» **CHECK YOUR UNDERSTANDING**:
1. Can you repeat the Xastir message from "Gerry Creager N5JXS" up to and including "slow-growing urban regions."?
2. Can you set out all the rows read from the page picture as a Markdown table with the columns Number and Line, skipping blank lines and leaving the picture itself out?

» **PAGE EXTRACT**:
-- Opening Marker --

[Xastir] Re: Tons of Tiger Maps -- can we use them?

Gerry Creager N5JXS gerry.creager at tamu.edu
Tue Nov 25 20:30:38 EST 2003


Hmmm.  Sounds like your area hasn't been reflown recently with digital 
acquisition.  USGS is updating large areas of the country, but they 
refly rapidly growing urban areas more frequently than rural/ag areas or 
slow-growing urban regions.

Another potential problem: In the old days, hand digitization off large 
format aerial photos was the norm and a lot of the work was done by 
interns and summer-hires, often high school kids.  Let's say that 
digitization accuracy was often better in August than June, and there 
was no accounting for some digitizing after big parties...  Finally, 
recall that the aerial photos were only as good as the days they were 
flown on.  When the kids digitized them, they often had to guess about 
what was underneath that cloud or canopy cover.

-- Closing Marker --

» **RECORDS FOR THE EXERCISE**:
-- Opening Marker --

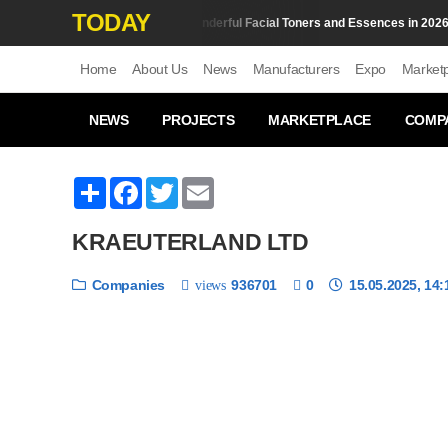
TODAY
Top 10 Wonderful Facial Toners and Essences in 2026
Skin Сare
S
Home
About Us
News
Manufacturers
Expo
Market
NEWS
PROJECTS
MARKETPLACE
COMP
Share
Facebook
Twitter
Email
KRAEUTERLAND LTD
Companies
936701
0
15.05.2025, 14:
views
❮
1 / 6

-- Closing Marker --

» **RESPONSES BY ITEM NUMBER**:
1.
Gerry Creager N5JXS gerry.creager at tamu.edu
Tue Nov 25 20:30:38 EST 2003


Hmmm.  Sounds like your area hasn't been reflown recently with digital 
acquisition.  USGS is updating large areas of the country, but they 
refly rapidly growing urban areas more frequently than rural/ag areas or 
slow-growing urban regions.

2.
| Number | Line |
|---|---|
| 1 | TODAY |
| 2 | Top 10 Wonderful Facial Toners and Essences in 2026 |
| 3 | Skin Сare |
| 4 | S |
| 5 | Home |
| 6 | About Us |
| 7 | News |
| 8 | Manufacturers |
| 9 | Expo |
| 10 | Market |
| 11 | NEWS |
| 12 | PROJECTS |
| 13 | MARKETPLACE |
| 14 | COMP |
| 15 | Share |
| 16 | Facebook |
| 17 | Twitter |
| 18 | Email |
| 19 | KRAEUTERLAND LTD |
| 20 | Companies |
| 21 | 936701 |
| 22 | 0 |
| 23 | 15.05.2025, 14: |
| 24 | views |
| 25 | ❮ |
| 26 | 1 / 6 |